Rajaratnam, who according to Forbes was worth $1.8 billion in 2009, sat silently throughout the three hours of arguments, flanked by a team of five lawyers.

He has been free on a $100-million bond since his arrest.

The trial is expected to last at least two months and include testimony from familiar Wall Street names such as Goldman Sachs Group Inc. Chief Executive Lloyd Blankfein and Rajat Gupta, a former director of premier consulting firm McKinsey & Co. and a longtime friend of Rajaratnam.

Streeter said Gupta, a former member of the board at Goldman Sachs, would testify that he phoned the defendant in September 2008 to tip him off to a $5-billion investment that the finance house was about to receive from investing guru Warren Buffett.

Gupta fed that piece of information minutes after a Goldman Sachs board meeting attended by Gupta — and minutes before the day's close of Wall Street trading, giving Rajaratnam just enough time to buy up Goldman shares before their price soared, the prosecutor said.

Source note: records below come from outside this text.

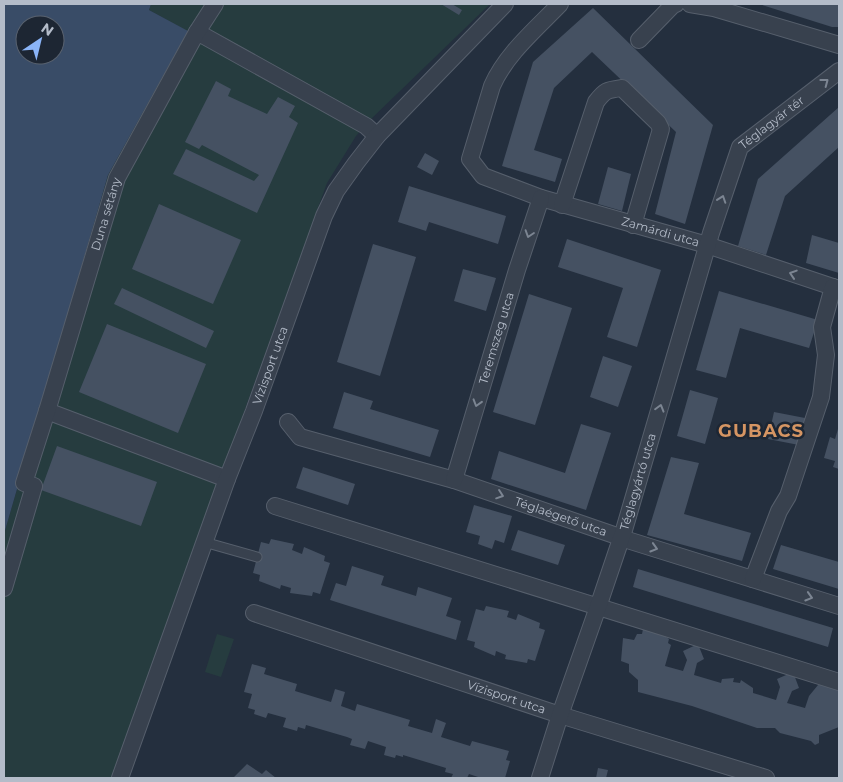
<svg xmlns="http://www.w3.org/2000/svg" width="843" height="782" viewBox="0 0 843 782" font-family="Montserrat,sans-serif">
	<rect width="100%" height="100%" fill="#242f3e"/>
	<!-- green -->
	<path fill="#263c3f" d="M151,4H490L370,120L356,136L327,183L245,409L118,778H4V534L108,175L187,31L149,10Z
		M217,634L234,639L221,677L205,672Z"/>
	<!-- water -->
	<path fill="#394c67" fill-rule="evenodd" d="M4,4H151L149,10L188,31L108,175L4,534ZM25,25H55V55H25Z"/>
	<!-- building -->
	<path fill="#455162" d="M441,4H452L462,10L459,15Z
		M759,4H839V27H832Z
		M593,8L713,125L685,224L655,214L676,132L592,52L554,88L534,150L562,159L555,182L502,166L533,62Z
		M216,81L231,89L228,96L267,114L278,97L295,106L289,117L298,123L257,213L173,174L186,149L254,181L259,175L202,145L199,149L185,142Z
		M839,107V147L785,196L766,255L738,246L758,179Z
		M425,153L439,161L432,175L417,167Z
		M608,167L631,174L622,211L598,204Z
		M409,186L506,216L498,244L429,222L426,231L398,222Z
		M159,204L241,240L213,304L132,269Z
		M812,235L839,243V273L806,263Z
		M567,239L661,270L637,347L607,337L623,288L558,267Z
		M373,244L416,257L380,376L337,362Z
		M463,269L496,278L486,311L454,301Z
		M122,288L214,331L206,348L114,304Z
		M719,291L818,320L809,348L740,328L726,378L696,370Z
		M529,294L572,308L535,425L493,412Z
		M107,324L206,364L178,433L79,392Z
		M603,356L632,366L618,407L590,397Z
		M690,390L718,398L705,444L677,436Z
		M344,392L373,401L370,409L439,430L430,457L333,428Z
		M774,412L805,418L799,445L768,439Z
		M581,424L611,433L586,510L491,479L499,451L565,473Z
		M838,429H839V469L833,467L835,461L824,458L830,437L835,439Z
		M57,446L157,482L141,526L41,490Z
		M671,457L699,463L684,514L751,533L742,561L647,535Z
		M303,467L355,484L348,505L296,488Z
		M474,505L512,516L504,543L495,540L492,549L478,544L480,536L466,532Z
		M518,530L565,545L558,565L511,550Z
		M271,539L294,544L292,550L302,554L304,547L325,556L324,561L330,563L320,594L313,592L312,596L290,593L291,588L281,585L280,589L259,581L260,575L253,573L261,542L269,544Z
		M781,545L839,562V589L773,569Z
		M352,566L384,576L381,585L416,596L418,587L452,598L446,616L461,621L456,640L330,600L336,583L346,586Z
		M638,569L833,628L828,647L633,587Z
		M486,606L509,611L507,617L516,620L518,614L540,623L539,628L545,630L535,661L528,659L527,663L505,659L506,655L496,651L495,656L474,647L475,642L467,640L476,609L484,611Z
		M643,629L655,630L669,639L668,643L671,645L665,666L683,671L687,660L683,651L698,644L704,659L697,663L694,675L721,683L722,679L734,678L733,682L740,683L741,680L753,688V693L776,700L780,687L777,679L793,672L799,688L792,691L787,703L805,708L809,696L818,685L832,684L839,689V727L819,735V743L815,745L811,741L780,733L775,728H757L692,706L638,692V680L629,672V664L621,661L623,638L634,640L637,634H642Z
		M252,664L266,668L264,674L297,684L295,691L331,702L335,689L345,692L341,706L355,711L357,704L410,720L408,726L432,733L436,719L446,723L441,737L470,746L472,741L509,751L506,760L510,761L505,778H481L469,774L467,778H451L453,774L445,772L446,768L403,755V757L396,755L395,758L384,755L386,747L368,741L365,749L350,745L352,739L347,737L306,725L305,729L298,727L297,731L283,727L286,718L268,713L266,718L254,714L255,710L248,708L252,694L244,692Z
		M247,764L262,774L266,770L276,778H233Z
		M598,768L608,770L606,778H596Z"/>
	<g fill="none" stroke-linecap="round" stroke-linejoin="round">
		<defs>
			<path id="lane" d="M204,542L257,557"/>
			<g id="street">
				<path id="s1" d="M560,4C536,29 506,54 492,86L470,159L483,176L541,198L707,245L839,289"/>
				<path d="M690,4L714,8L839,45"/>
				<path d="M197,32L366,126L377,136"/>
				<path d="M639,40L673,5L676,4"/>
				<path d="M562,205L596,102C605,90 607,90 622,88L658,123L661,129L633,225"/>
				<path d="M47,411L227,479"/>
				<path id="s2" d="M288,422L300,437L454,480L614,535L621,538L839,606"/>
				<path id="s3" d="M454,480L517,270L541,198"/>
				<path d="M275,506L839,682"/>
				<path d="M753,579L779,511L788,496L821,397L826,355L822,327L833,287"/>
				<path id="s4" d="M4,588L34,486L24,483L47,411L117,178L197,32L215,4"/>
				<path id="s5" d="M254,613L560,715L766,778"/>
				<path id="s6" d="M120,778L227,479L254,411L324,216L336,191L356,163L377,136L505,4"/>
				<path id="s7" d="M540,778L560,715L598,607L624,530L711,233L740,147L839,71"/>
			</g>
		</defs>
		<!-- lane casing -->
		<use href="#lane" stroke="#565f6c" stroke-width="11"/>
		<!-- street casing -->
		<use href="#street" stroke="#565f6c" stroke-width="18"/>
		<!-- lane -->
		<use href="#lane" stroke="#38414e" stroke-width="9"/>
		<!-- street -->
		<use href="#street" stroke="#38414e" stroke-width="16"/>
	</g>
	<!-- one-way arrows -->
	<defs><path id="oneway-chevron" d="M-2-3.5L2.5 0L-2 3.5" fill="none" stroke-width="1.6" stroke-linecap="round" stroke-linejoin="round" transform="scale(1.25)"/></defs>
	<g stroke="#7c8592">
		<use href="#oneway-chevron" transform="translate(825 82) rotate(-37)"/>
		<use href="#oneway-chevron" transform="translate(722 199) rotate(-71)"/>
		<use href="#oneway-chevron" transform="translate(529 234) rotate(108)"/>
		<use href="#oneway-chevron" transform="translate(793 274) rotate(-162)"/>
		<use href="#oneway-chevron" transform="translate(477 403) rotate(107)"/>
		<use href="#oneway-chevron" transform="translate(660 408) rotate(-74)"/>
		<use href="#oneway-chevron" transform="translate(500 495) rotate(19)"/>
		<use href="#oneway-chevron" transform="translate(654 548) rotate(17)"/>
		<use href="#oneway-chevron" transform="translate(809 597) rotate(17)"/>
	</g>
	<g text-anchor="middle" stroke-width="5" stroke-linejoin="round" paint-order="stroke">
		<!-- street labels -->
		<g font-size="12" fill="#b4bcc9" stroke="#1d2633">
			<text dy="4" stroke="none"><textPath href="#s7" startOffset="702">Téglagyár tér</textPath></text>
			<text dy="4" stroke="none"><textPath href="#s4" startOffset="398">Duna sétány</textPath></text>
			<text dy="4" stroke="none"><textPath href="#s1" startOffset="391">Zamárdi utca</textPath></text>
			<text dy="4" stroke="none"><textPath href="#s3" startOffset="148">Teremszeg utca</textPath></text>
			<text dy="4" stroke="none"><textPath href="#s6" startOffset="439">Vízisport utca</textPath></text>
			<text dy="4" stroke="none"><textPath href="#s7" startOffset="312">Téglagyártó utca</textPath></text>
			<text dy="4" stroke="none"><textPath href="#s2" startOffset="292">Téglaégető utca</textPath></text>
			<text dy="4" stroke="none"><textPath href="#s5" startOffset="266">Vízisport utca</textPath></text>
		</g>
		<!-- district labels -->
		<g font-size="18" font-weight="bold" letter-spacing="1" fill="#d59563" stroke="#1d2633">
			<text x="761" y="437">GUBACS</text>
		</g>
	</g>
	<!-- border -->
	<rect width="843" height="782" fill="none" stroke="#b4bcc9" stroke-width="10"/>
	<!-- north arrow -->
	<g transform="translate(40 40) rotate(35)"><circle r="24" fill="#1d2633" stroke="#59626f"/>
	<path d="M0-4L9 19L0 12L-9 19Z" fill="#8ab4f8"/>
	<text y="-8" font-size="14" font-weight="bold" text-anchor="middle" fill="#b4bcc9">N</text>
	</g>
</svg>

Gupta hasn't been criminally charged, but regulators last week accused him of improperly feeding confidential corporate information to Rajaratnam.

The prosecutor also said Rajaratnam paid a former classmate at the Wharton School at the University of Pennsylvania, Anil Kumar, $500,000 a year to feed him insider information from clients he managed at McKinsey and that they agreed to hide the payments in a Swiss bank account under the name of Kumar's housekeeper.

Streeter also said that Rajaratnam directed Galleon employees to create fake e-mail threads to hide the origins of trades based on illegally obtained information.

At the center of the prosecution's case are scores of phone calls secretly taped by the FBI, which usually reserves wiretaps for cases involving terrorism or drugs.

"You're going to hear Mr. Rajaratnam committing his crime in real time," Streeter said.

The prosecutor described the defendant as highly educated and sophisticated.

"But there is one critical thing he didn't know," Streeter said. "He didn't know the FBI was listening."

Dowd, however, described the tapes as snippets taken out of context. The trades in such stocks as Google, Hilton and Procter & Gamble were based not on illegal insider tips but on "shoe-leather research, diligence and hard work" by Rajaratnam and the analysts and portfolio managers he hired at Galleon, Dowd said.

The defense lawyer described Rajaratnam as an unusually savvy financier who graduated at the top of his class at Wharton in 1983, the same year he became an American citizen and just two years after leaving Sri Lanka to come to the United States.

Not only did Rajaratnam figure out how to make wise trades on his own, Dowd said, but much of the information the government claims he received illegally had already been reported in newspapers or announced by the companies.

"If the information was public, there's no case here," Dowd said.